◆ **Records shown**:
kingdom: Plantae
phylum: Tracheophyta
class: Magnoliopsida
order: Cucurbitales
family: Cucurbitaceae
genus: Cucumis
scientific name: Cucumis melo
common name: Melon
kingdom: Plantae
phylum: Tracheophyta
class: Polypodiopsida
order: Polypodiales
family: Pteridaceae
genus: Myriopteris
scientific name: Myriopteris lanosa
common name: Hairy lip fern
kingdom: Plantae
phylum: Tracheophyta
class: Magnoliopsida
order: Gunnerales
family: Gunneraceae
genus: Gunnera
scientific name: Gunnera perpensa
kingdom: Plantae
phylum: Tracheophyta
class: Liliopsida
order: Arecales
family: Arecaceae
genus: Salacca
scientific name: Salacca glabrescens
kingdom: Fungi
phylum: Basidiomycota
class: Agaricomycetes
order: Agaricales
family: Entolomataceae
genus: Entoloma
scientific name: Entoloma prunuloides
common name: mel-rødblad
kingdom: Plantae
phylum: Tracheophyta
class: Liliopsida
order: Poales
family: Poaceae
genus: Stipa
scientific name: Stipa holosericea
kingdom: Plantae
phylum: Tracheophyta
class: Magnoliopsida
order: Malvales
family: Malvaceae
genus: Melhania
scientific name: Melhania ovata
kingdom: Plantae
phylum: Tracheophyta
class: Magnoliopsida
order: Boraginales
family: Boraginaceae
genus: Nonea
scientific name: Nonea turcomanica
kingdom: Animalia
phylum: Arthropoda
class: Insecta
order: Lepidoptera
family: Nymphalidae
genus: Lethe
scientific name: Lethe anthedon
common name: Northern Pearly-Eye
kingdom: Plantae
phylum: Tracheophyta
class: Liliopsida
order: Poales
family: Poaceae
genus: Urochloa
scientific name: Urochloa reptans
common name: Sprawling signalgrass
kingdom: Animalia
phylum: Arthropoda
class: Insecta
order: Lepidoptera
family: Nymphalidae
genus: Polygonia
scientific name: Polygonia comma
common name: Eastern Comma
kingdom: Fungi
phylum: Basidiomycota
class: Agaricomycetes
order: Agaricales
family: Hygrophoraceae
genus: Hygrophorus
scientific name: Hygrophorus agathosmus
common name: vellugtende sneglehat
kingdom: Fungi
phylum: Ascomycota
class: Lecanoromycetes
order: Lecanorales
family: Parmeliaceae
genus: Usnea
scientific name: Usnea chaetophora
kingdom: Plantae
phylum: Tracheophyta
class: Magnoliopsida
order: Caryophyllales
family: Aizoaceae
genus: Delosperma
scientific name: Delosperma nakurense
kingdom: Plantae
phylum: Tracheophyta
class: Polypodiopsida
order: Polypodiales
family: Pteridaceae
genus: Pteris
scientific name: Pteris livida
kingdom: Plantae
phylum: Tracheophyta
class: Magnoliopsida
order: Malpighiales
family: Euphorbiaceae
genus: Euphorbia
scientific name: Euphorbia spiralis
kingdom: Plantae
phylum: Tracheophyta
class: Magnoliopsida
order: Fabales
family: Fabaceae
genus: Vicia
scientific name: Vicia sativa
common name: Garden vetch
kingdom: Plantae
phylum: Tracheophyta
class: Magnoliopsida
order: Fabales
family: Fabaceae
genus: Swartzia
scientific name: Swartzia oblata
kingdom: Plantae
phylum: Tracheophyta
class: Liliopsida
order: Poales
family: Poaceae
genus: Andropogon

◆ **Directive**:
Convert every line of the listing above into a JSON array of strings, one string per line, with blank lines omitted.

◆ **Output of the exercise**:
[
  "kingdom: Plantae",
  "phylum: Tracheophyta",
  "class: Magnoliopsida",
  "order: Cucurbitales",
  "family: Cucurbitaceae",
  "genus: Cucumis",
  "scientific name: Cucumis melo",
  "common name: Melon",
  "kingdom: Plantae",
  "phylum: Tracheophyta",
  "class: Polypodiopsida",
  "order: Polypodiales",
  "family: Pteridaceae",
  "genus: Myriopteris",
  "scientific name: Myriopteris lanosa",
  "common name: Hairy lip fern",
  "kingdom: Plantae",
  "phylum: Tracheophyta",
  "class: Magnoliopsida",
  "order: Gunnerales",
  "family: Gunneraceae",
  "genus: Gunnera",
  "scientific name: Gunnera perpensa",
  "kingdom: Plantae",
  "phylum: Tracheophyta",
  "class: Liliopsida",
  "order: Arecales",
  "family: Arecaceae",
  "genus: Salacca",
  "scientific name: Salacca glabrescens",
  "kingdom: Fungi",
  "phylum: Basidiomycota",
  "class: Agaricomycetes",
  "order: Agaricales",
  "family: Entolomataceae",
  "genus: Entoloma",
  "scientific name: Entoloma prunuloides",
  "common name: mel-rødblad",
  "kingdom: Plantae",
  "phylum: Tracheophyta",
  "class: Liliopsida",
  "order: Poales",
  "family: Poaceae",
  "genus: Stipa",
  "scientific name: Stipa holosericea",
  "kingdom: Plantae",
  "phylum: Tracheophyta",
  "class: Magnoliopsida",
  "order: Malvales",
  "family: Malvaceae",
  "genus: Melhania",
  "scientific name: Melhania ovata",
  "kingdom: Plantae",
  "phylum: Tracheophyta",
  "class: Magnoliopsida",
  "order: Boraginales",
  "family: Boraginaceae",
  "genus: Nonea",
  "scientific name: Nonea turcomanica",
  "kingdom: Animalia",
  "phylum: Arthropoda",
  "class: Insecta",
  "order: Lepidoptera",
  "family: Nymphalidae",
  "genus: Lethe",
  "scientific name: Lethe anthedon",
  "common name: Northern Pearly-Eye",
  "kingdom: Plantae",
  "phylum: Tracheophyta",
  "class: Liliopsida",
  "order: Poales",
  "family: Poaceae",
  "genus: Urochloa",
  "scientific name: Urochloa reptans",
  "common name: Sprawling signalgrass",
  "kingdom: Animalia",
  "phylum: Arthropoda",
  "class: Insecta",
  "order: Lepidoptera",
  "family: Nymphalidae",
  "genus: Polygonia",
  "scientific name: Polygonia comma",
  "common name: Eastern Comma",
  "kingdom: Fungi",
  "phylum: Basidiomycota",
  "class: Agaricomycetes",
  "order: Agaricales",
  "family: Hygrophoraceae",
  "genus: Hygrophorus",
  "scientific name: Hygrophorus agathosmus",
  "common name: vellugtende sneglehat",
  "kingdom: Fungi",
  "phylum: Ascomycota",
  "class: Lecanoromycetes",
  "order: Lecanorales",
  "family: Parmeliaceae",
  "genus: Usnea",
  "scientific name: Usnea chaetophora",
  "kingdom: Plantae",
  "phylum: Tracheophyta",
  "class: Magnoliopsida",
  "order: Caryophyllales",
  "family: Aizoaceae",
  "genus: Delosperma",
  "scientific name: Delosperma nakurense",
  "kingdom: Plantae",
  "phylum: Tracheophyta",
  "class: Polypodiopsida",
  "order: Polypodiales",
  "family: Pteridaceae",
  "genus: Pteris",
  "scientific name: Pteris livida",
  "kingdom: Plantae",
  "phylum: Tracheophyta",
  "class: Magnoliopsida",
  "order: Malpighiales",
  "family: Euphorbiaceae",
  "genus: Euphorbia",
  "scientific name: Euphorbia spiralis",
  "kingdom: Plantae",
  "phylum: Tracheophyta",
  "class: Magnoliopsida",
  "order: Fabales",
  "family: Fabaceae",
  "genus: Vicia",
  "scientific name: Vicia sativa",
  "common name: Garden vetch",
  "kingdom: Plantae",
  "phylum: Tracheophyta",
  "class: Magnoliopsida",
  "order: Fabales",
  "family: Fabaceae",
  "genus: Swartzia",
  "scientific name: Swartzia oblata",
  "kingdom: Plantae",
  "phylum: Tracheophyta",
  "class: Liliopsida",
  "order: Poales",
  "family: Poaceae",
  "genus: Andropogon"
]